Output only the lines of the entries that follow, starting at the one with "MACRO tholin_nand_scaled" and running down to the one with "RECT 56.700 32.600 78.600 37.500 ;", both included and unchanged.

> Plain-text engineering files:
▼
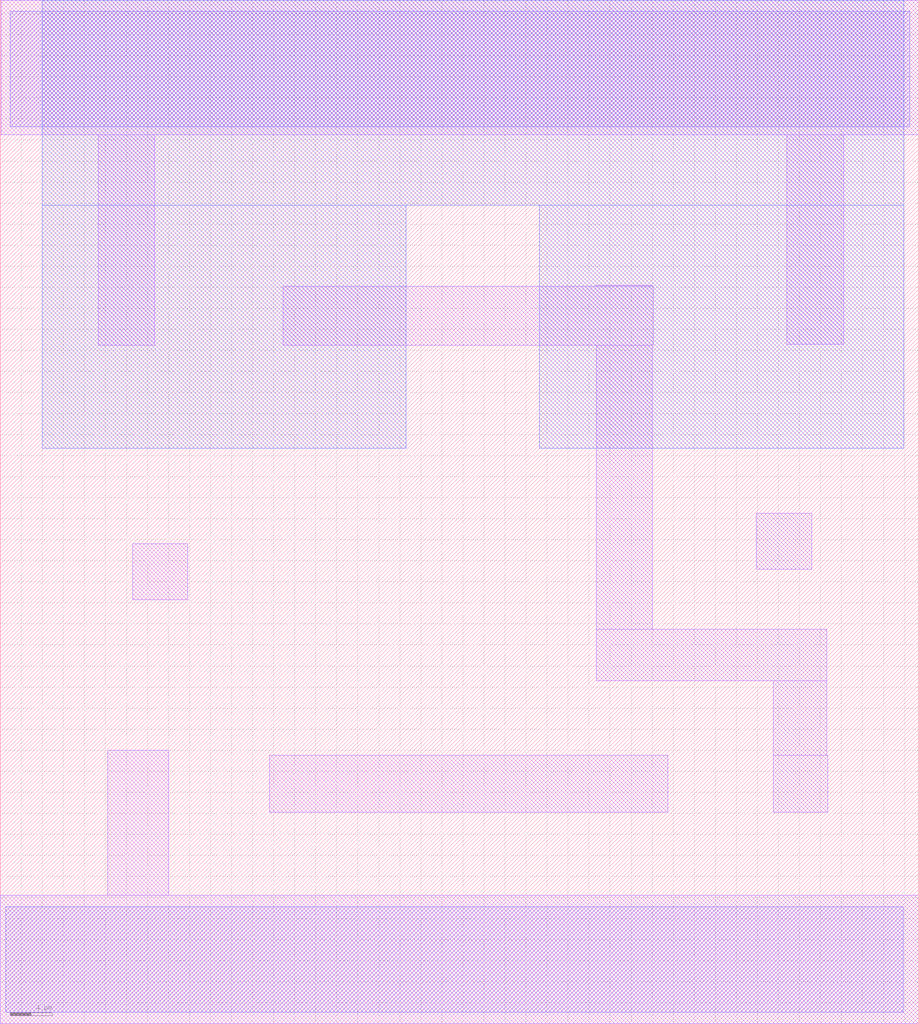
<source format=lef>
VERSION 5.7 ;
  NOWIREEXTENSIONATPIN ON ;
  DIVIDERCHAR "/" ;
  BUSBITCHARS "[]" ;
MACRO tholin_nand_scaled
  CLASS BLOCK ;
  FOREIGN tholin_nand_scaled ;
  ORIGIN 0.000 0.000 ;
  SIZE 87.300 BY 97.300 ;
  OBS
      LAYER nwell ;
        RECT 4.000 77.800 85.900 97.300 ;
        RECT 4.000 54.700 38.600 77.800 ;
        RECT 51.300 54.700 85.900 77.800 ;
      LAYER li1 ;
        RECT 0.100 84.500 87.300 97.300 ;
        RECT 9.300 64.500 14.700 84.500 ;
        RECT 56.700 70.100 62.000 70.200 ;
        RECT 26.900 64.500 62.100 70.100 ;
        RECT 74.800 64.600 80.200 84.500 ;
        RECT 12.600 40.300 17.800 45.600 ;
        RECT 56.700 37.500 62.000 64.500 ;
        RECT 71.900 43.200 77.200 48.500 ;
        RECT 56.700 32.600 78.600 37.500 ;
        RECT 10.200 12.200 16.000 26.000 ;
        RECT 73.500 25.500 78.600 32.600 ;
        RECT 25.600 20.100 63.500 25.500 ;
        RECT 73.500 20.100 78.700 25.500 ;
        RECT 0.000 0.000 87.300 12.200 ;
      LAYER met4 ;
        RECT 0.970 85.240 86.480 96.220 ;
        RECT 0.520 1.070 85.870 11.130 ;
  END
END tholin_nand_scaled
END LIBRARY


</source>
▲
> Reply to the exercise:
MACRO tholin_nand_scaled
  CLASS BLOCK ;
  FOREIGN tholin_nand_scaled ;
  ORIGIN 0.000 0.000 ;
  SIZE 87.300 BY 97.300 ;
  OBS
      LAYER nwell ;
        RECT 4.000 77.800 85.900 97.300 ;
        RECT 4.000 54.700 38.600 77.800 ;
        RECT 51.300 54.700 85.900 77.800 ;
      LAYER li1 ;
        RECT 0.100 84.500 87.300 97.300 ;
        RECT 9.300 64.500 14.700 84.500 ;
        RECT 56.700 70.100 62.000 70.200 ;
        RECT 26.900 64.500 62.100 70.100 ;
        RECT 74.800 64.600 80.200 84.500 ;
        RECT 12.600 40.300 17.800 45.600 ;
        RECT 56.700 37.500 62.000 64.500 ;
        RECT 71.900 43.200 77.200 48.500 ;
        RECT 56.700 32.600 78.600 37.500 ;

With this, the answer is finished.